[Saved entries]
^^^^^^^^^^^^^^^^
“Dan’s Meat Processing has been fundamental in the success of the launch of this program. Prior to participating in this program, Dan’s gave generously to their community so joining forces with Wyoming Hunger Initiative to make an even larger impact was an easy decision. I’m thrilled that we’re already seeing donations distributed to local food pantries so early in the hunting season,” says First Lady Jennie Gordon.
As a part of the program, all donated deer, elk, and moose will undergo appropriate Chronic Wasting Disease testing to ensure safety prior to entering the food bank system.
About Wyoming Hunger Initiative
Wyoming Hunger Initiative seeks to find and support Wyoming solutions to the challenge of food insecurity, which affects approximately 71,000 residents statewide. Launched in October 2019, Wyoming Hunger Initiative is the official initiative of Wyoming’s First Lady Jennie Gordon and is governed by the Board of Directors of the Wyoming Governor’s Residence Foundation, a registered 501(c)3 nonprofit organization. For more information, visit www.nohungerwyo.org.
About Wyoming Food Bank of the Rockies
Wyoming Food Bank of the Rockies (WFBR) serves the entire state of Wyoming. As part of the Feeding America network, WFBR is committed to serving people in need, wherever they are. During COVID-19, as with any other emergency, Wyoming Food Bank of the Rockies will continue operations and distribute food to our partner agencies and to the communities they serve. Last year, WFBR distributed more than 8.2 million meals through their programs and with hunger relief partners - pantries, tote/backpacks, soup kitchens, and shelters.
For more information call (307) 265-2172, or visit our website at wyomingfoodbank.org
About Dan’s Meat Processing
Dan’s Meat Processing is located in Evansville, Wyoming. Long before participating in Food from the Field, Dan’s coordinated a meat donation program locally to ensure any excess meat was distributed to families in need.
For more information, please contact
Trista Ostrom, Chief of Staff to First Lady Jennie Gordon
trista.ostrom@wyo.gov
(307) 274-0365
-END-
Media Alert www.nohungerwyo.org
^^^^^^^^^^^^^^^^
● WORK TO COMPLETE
After locating the line that holds "(307) 274-0365", print it and each line after it through the end of the data, exactly as it stands.

● EXERCISE SOLUTION
(307) 274-0365
-END-
Media Alert www.nohungerwyo.org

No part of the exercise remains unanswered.